Imagine a cena: um senhor de 72 anos, visivelmente fragilizado, sentado sozinho num campo de futebol poeirento de Caucaia. No braço, ainda preso pela pele aderente, um cateter intravenoso — a prova viva de que algo terrivelmente errado havia acontecido. Esta não é ficção, mas a realidade brutal que a família de Francisco* viveu na última quarta-feira.
Segundo relatos dos familiares — ainda atordoados com a situação — o idoso havia sido internado no Hospital Municipal de Caucaia para tratamento de uma pneumonia. Teve alta médica naquela manhã, mas aqui começa o absurdo: liberado sem condições mínimas de locomoção e, pasmem, ainda com o acesso venoso no braço.
O desfecho inacreditável
Em vez de ser entregue aos cuidados da família ou, no mínimo, ter sua saída assistida, o senhor foi simplesmente deixado num campo esportivo próximo à unidade de saúde. Sozinho. Desorientado. Com um dispositivo médico que exigia cuidados específicos para ser removido.

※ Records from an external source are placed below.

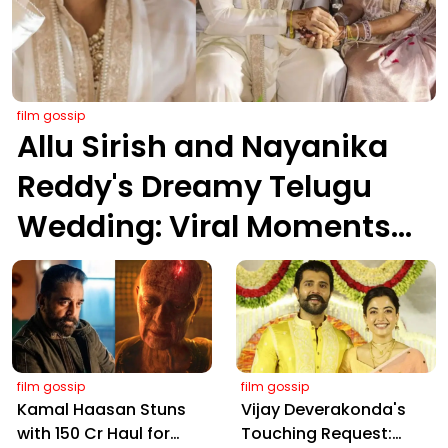
film gossip
Allu Sirish and Nayanika
Reddy's Dreamy Telugu
Wedding: Viral Moments
from Hyderabad's Aina
Farms
film gossip
film gossip
Kamal Haasan Stuns
Vijay Deverakonda's
with ₹150 Cr Haul for
Touching Request: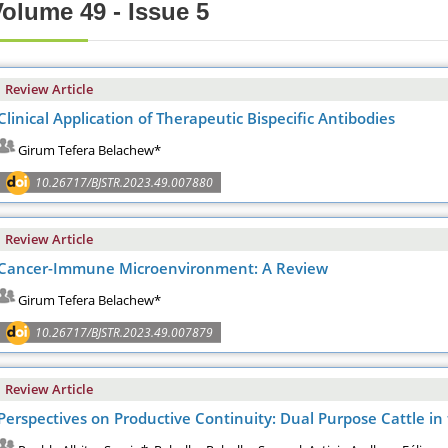
olume 49 - Issue 5
Review Article
Clinical Application of Therapeutic Bispecific Antibodies
Girum Tefera Belachew*
10.26717/BJSTR.2023.49.007880
Review Article
Cancer-Immune Microenvironment: A Review
Girum Tefera Belachew*
10.26717/BJSTR.2023.49.007879
Review Article
Perspectives on Productive Continuity: Dual Purpose Cattle in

"É de cortar o coração", desabafa uma das filhas, que preferiu não se identificar. "Meu pai não estava em condições de nem andar direito. Como alguém em sã consciência acha que soltar um idoso frágil num descampado é procedimento padrão?"
A resposta (ou falta dela) das autoridades
Procurada, a Secretaria Municipal de Saúde de Caucaia limitou-se a dizer que "apura os fatos" — aquela velha fórmula burocrática que todos conhecemos. Enquanto isso, a família espera. E sofre.
O Conselho Regional de Medicina do Ceará já foi notificado e deve abrir procedimento para investigar possíveis violações éticas. Afinal, estamos falando de negligência grosseira, algo que fere não apenas a dignidade humana, mas os protocolos mais básicos de assistência pós-alta.
Não é isolado
O pior? Todo mundo sabe que casos assim não são raros. O sistema público de saúde — sobrecarregado, subfinanciado, muitas vezes desestruturado — frequentemente falha com os mais vulneráveis. Mas deixar um paciente idoso num campo de futebol? Isso atinge um novo patamar de desumanidade.
Francisco está agora em casa, sob os cuidados da família. O acesso venoso foi finalmente removido, mas a marca no braço é só a mais visível das feridas. A psicológica, essa, vai demorar muito mais para cicatrizar.
*Nome alterado para preservar a identidade do paciente.